Canonical event model

Yali edited this page Dec 5, 2016 · 23 revisions
Clone this wiki locally

HOME > SNOWPLOW TECHNICAL DOCUMENTATION > Storage > Canonical Event Model

Canonical event model

This relates to the Canonical Event Model from Snowplow Release 73 Cuban Macaw onwards. For previous versions:

Table of contents:

  1. Overview
  2. The Snowplow canonical data structure: understanding the individual fields
  3. A note about data storage formats
  4. Specific unstructured events and custom contexts

1. Overview

In order to analyse Snowplow data, it is important to understand how it is structured. We have tried to make the structure of Snowplow data as simple, logical, and easy-to-query as possible.

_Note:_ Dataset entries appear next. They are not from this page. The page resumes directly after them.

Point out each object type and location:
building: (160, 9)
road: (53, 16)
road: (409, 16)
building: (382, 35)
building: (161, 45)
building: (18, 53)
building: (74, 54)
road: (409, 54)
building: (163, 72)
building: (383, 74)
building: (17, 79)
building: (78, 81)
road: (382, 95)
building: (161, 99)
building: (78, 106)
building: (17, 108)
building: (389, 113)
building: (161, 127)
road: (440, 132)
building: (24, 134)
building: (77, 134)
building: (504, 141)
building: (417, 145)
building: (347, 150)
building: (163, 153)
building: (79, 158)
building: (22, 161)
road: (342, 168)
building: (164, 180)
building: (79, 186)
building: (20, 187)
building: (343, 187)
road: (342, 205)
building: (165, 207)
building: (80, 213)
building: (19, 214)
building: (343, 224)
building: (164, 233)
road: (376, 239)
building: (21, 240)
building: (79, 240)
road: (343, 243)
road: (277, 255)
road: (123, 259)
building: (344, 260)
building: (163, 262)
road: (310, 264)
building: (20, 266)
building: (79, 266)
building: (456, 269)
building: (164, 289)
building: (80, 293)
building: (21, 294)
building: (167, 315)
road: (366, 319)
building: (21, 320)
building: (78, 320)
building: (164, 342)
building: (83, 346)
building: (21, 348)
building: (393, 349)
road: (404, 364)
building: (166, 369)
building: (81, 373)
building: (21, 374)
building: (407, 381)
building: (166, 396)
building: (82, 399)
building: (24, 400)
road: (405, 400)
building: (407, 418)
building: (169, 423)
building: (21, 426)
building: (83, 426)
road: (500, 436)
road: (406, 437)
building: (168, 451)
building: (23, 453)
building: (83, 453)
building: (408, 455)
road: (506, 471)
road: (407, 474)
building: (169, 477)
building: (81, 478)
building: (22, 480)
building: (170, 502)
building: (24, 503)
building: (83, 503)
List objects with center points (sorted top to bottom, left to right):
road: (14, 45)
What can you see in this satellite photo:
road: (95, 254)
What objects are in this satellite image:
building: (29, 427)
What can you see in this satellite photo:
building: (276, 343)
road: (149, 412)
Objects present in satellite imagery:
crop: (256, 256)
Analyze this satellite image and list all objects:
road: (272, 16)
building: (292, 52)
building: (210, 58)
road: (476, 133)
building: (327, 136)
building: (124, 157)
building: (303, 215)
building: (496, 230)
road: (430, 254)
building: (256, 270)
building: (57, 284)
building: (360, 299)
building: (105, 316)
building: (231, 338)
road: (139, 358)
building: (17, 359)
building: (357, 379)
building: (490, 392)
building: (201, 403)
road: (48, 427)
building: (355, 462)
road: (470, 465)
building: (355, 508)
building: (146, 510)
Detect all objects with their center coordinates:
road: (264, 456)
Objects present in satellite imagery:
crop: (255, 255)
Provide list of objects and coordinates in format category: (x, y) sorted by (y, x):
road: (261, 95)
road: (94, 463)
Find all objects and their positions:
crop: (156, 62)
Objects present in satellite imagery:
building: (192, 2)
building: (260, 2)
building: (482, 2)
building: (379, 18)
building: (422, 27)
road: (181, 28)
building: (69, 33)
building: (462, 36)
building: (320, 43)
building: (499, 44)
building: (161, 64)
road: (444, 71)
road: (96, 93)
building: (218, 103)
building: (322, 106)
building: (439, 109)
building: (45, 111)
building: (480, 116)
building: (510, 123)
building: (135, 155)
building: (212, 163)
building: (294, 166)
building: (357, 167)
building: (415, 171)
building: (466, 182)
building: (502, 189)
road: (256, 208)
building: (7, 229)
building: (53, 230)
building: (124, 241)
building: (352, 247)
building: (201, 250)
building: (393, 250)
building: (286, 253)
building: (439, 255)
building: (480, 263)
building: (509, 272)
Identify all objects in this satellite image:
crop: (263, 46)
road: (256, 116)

  • Each line represents one event. Each line in the Snowplow events table represents a single event, be that a page view, add to basket, play video, like etc.
  • Structured data. Snowplow data is structured: individual fields are stored in their own columns, making writing sophisticated queries on the data easy, and making it straightforward for analysts to plugin any kind of analysis tool into their Snowplow data to compose and execute queries
  • Extensible schema. Snowplow started life as a web analytics data warehousing platform, and has a basic schema suitable for performing web analytics, with a wide range of web-specific dimensions (related to page URLs, browsers, operating systems, devices, IP addresses, cookie IDs) and web-specfic events (page views, page pings, transactions). All of these fields can be found in the atomic.events table, which is a "fat" (many columns) table. As Snowplow has evolved into a general purpose event analytics platform, we've enabled Snowplow users to define additional event types (we call these custom unstructured events) and define their own entities (we call these custom contexts) so that they can extend the schema to suit their own businesses. For Snowplow users running Amazon Redshift, each custom unstructured event and custom context will be stored in its own dedicated table, again with one line per event. These additional tables can be joined back to the core atomic.events table, by joining on the root_id field in the custom unstructured event / custom context table with the event_id in the atomic.events table
  • Single table. All the events are effectively stored in a single table, making running queries across the data very easy. Even if you're running Snowplow with Redshift and have extended the schema as described above, you can still query the data as if it were in a single fat table. This is because:
    • The joins from the additional tables to the core atomic.events table are one-to-one
    • The field joined on is the distribution and sort key for both tables, so queries are as fast as if the data were in a single table
  • Immutable log. The Snowplow data table is designed to be immutable: the data in each line should not change over time. Data points that we would expect to change over time (e.g. what cohort a particular user belongs to, how we classify a particular visitor) can be derived from Snowplow data. However, our recommendation is that these derived fields should be defined and calculated at analysis time, stored in a separate table and joined to the Snowplow events table when performing any analysis

2. The Snowplow canonical data structure: understanding the individual fields

2.1 Common fields (platform and event independent)

2.1.1 Application fields

Field Type Description Reqd? Example
app_id text Application ID Yes 'angry-birds'
platform text Platform Yes 'web'

The application ID is used to distinguish different applications that are being tracked by the same Snowplow stack, e.g. production versus dev.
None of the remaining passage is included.